La palabra y el silencio - Alfa y Omega

La palabra y el silencio

Claro José Fernández-Carnicero

La Palabra está en el origen de todo lo creado, en el aliento y el latido de la vida misma. Dios Creador, nos dice san Juan al comenzar su evangelio, es la Palabra, «la luz de los hombres», que «luce en las tinieblas, aunque las tinieblas no le acogieron». La palabra, cuando es verdadera, es siempre luz que descubre y nos descubre, en cierta medida, desnudándonos de nuestra vanidad y de nuestras muchas cobardías.

La palabra ilumina y ennoblece el rostro del ser humano, porque, al caracterizarle, le identifica. Recordemos el origen de nuestro propio acento en los primeros balbuceos, las primeras palabras celebradas por nuestro padres, ansiosos de su repetición ante parientes y amigos. Palabras de reconocimiento, padre, madre, sí, no.

Palabras para la oración y para el canto. Palabras espontáneas, cercanas, confidenciales, no discursivas. «Escúchame, Yavé, y ten piedad de mí», dice el salmista. «Escucha, hijo», prescribe el comienzo de la Regla de san Benito. Faustino Palacios, un monje benedictino de Silos, hoy postrado por la enfermedad, tras una larga entrega a la oración y al trabajo, nos recuerda que «Dios es silencio, pero todo habla de Dios». Y añade: «El ruido exterior e interior de esta sociedad dificulta la escucha del Misterio que nos envuelve».

El ruido, esa permanente lacra que nos aturde y atormenta, en la casa y en la calle, nos impide pensar serenamente, aprovechar el tiempo y disfrutar de la vida. Porque la vida es acción, movimiento, pero también armonía. Como la música, nuestro lenguaje más íntimo.

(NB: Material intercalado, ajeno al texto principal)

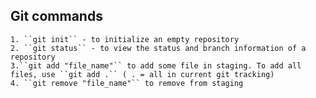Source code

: ## Git commands

	1. ``git init`` - to initialize an empty repository
	2. ``git status`` - to view the status and branch information of a repository
	3.``git add "file_name"`` to add some file in staging. To add all files, use ``git add .`` ( . = all in current git tracking)
    4. ``git remove "file_name"`` to remove from staging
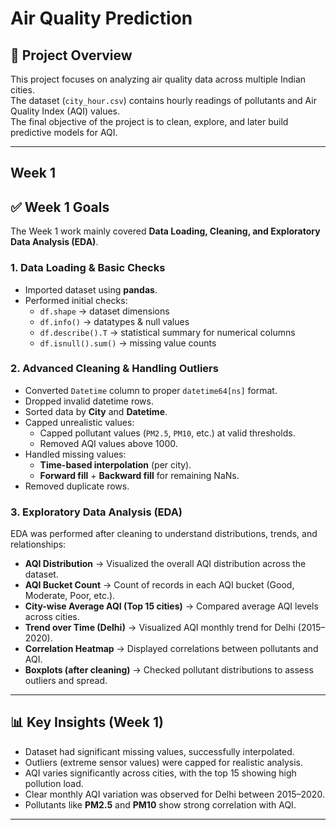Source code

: # Air Quality Prediction 


## 📌 Project Overview
This project focuses on analyzing air quality data across multiple Indian cities.  
The dataset (`city_hour.csv`) contains hourly readings of pollutants and Air Quality Index (AQI) values.  
The final objective of the project is to clean, explore, and later build predictive models for AQI.

---
## Week 1


## ✅ Week 1 Goals
The Week 1 work mainly covered **Data Loading, Cleaning, and Exploratory Data Analysis (EDA)**.

### 1. Data Loading & Basic Checks
- Imported dataset using **pandas**.
- Performed initial checks:
  - `df.shape` → dataset dimensions
  - `df.info()` → datatypes & null values
  - `df.describe().T` → statistical summary for numerical columns
  - `df.isnull().sum()` → missing value counts

### 2. Advanced Cleaning & Handling Outliers
- Converted `Datetime` column to proper `datetime64[ns]` format.
- Dropped invalid datetime rows.
- Sorted data by **City** and **Datetime**.
- Capped unrealistic values:
  - Capped pollutant values (`PM2.5`, `PM10`, etc.) at valid thresholds.
  - Removed AQI values above 1000.
- Handled missing values:
  - **Time-based interpolation** (per city).
  - **Forward fill** + **Backward fill** for remaining NaNs.
- Removed duplicate rows.

### 3. Exploratory Data Analysis (EDA)
EDA was performed after cleaning to understand distributions, trends, and relationships:

- **AQI Distribution** → Visualized the overall AQI distribution across the dataset.
- **AQI Bucket Count** → Count of records in each AQI bucket (Good, Moderate, Poor, etc.).
- **City-wise Average AQI (Top 15 cities)** → Compared average AQI levels across cities.
- **Trend over Time (Delhi)** → Visualized AQI monthly trend for Delhi (2015–2020).
- **Correlation Heatmap** → Displayed correlations between pollutants and AQI.
- **Boxplots (after cleaning)** → Checked pollutant distributions to assess outliers and spread.

---

## 📊 Key Insights (Week 1)
- Dataset had significant missing values, successfully interpolated.
- Outliers (extreme sensor values) were capped for realistic analysis.
- AQI varies significantly across cities, with the top 15 showing high pollution load.
- Clear monthly AQI variation was observed for Delhi between 2015–2020.
- Pollutants like **PM2.5** and **PM10** show strong correlation with AQI.

---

Por eso, la razón y el pensamiento asocian, como en un contrapunto indisoluble, la palabra al silencio que, por su escasez y valor, ha llegado a ser el gran lujo de nuestro tiempo.

Hoy, la palabra se suele degradar en verborrea incontenida, más propia de groseros bufones que de conversadores lúcidos, aquellos que todavía saben hablar con propiedad y con sentido. Vivimos asediados por un espectáculo de cháchara permanente, en el que la estética se agota en muecas desencajadas, como en El grito de Munch, gestos desesperados de quienes, quizás sin darse cuenta, han perdido el horizonte ético de la palabra y del silencio.